Segment Open
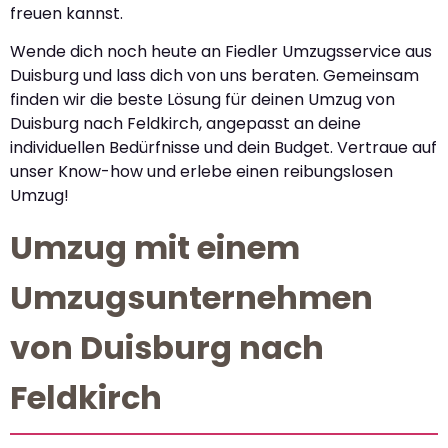
freuen kannst.
Wende dich noch heute an Fiedler Umzugsservice aus
Duisburg und lass dich von uns beraten. Gemeinsam
finden wir die beste Lösung für deinen Umzug von
Duisburg nach Feldkirch, angepasst an deine
individuellen Bedürfnisse und dein Budget. Vertraue auf
unser Know-how und erlebe einen reibungslosen
Umzug!
Umzug mit einem
Umzugsunternehmen
von Duisburg nach
Feldkirch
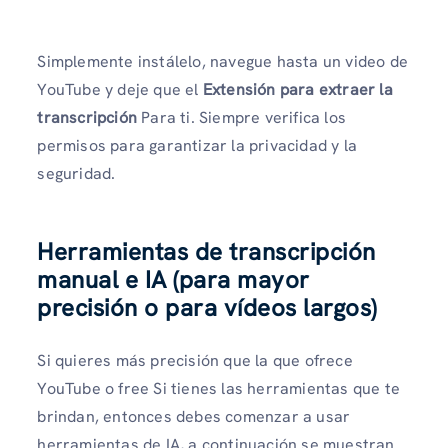
Simplemente instálelo, navegue hasta un video de
YouTube y deje que el
Extensión para extraer la
transcripción
Para ti. Siempre verifica los
permisos para garantizar la privacidad y la
seguridad.
Herramientas de transcripción
manual e IA (para mayor
precisión o para vídeos largos)
Si quieres más precisión que la que ofrece
YouTube o free Si tienes las herramientas que te
brindan, entonces debes comenzar a usar
herramientas de IA, a continuación se muestran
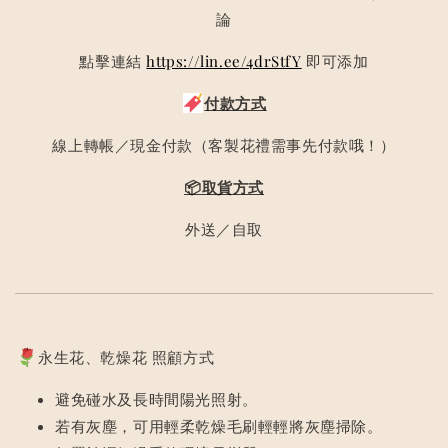
論
點擊連結
https://lin.ee/4drStfY
即可添加
付款方式
線上轉帳／現金付款（客製花禮需事先付款哦！）
📦取貨方式
外送／自取
永生花、乾燥花 照顧方式
避免碰水及長時間陽光照射。
若有灰塵，可用輕柔乾燥毛刷輕輕將灰塵掃除。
Segment Closed
WHAT YOU ARE ASKED TO DO: Reproduce all of the material with every "Duisburg" replaced by "Dortmund", changing nothing else. Leave the pictures out.

ANSWER BOX:
freuen kannst.
Wende dich noch heute an Fiedler Umzugsservice aus
Dortmund und lass dich von uns beraten. Gemeinsam
finden wir die beste Lösung für deinen Umzug von
Dortmund nach Feldkirch, angepasst an deine
individuellen Bedürfnisse und dein Budget. Vertraue auf
unser Know-how und erlebe einen reibungslosen
Umzug!
Umzug mit einem
Umzugsunternehmen
von Dortmund nach
Feldkirch
Simplemente instálelo, navegue hasta un video de
YouTube y deje que el
Extensión para extraer la
transcripción
Para ti. Siempre verifica los
permisos para garantizar la privacidad y la
seguridad.
Herramientas de transcripción
manual e IA (para mayor
precisión o para vídeos largos)
Si quieres más precisión que la que ofrece
YouTube o free Si tienes las herramientas que te
brindan, entonces debes comenzar a usar
herramientas de IA, a continuación se muestran
論
點擊連結
https://lin.ee/4drStfY
即可添加
付款方式
線上轉帳／現金付款（客製花禮需事先付款哦！）
📦取貨方式
外送／自取
永生花、乾燥花 照顧方式
避免碰水及長時間陽光照射。
若有灰塵，可用輕柔乾燥毛刷輕輕將灰塵掃除。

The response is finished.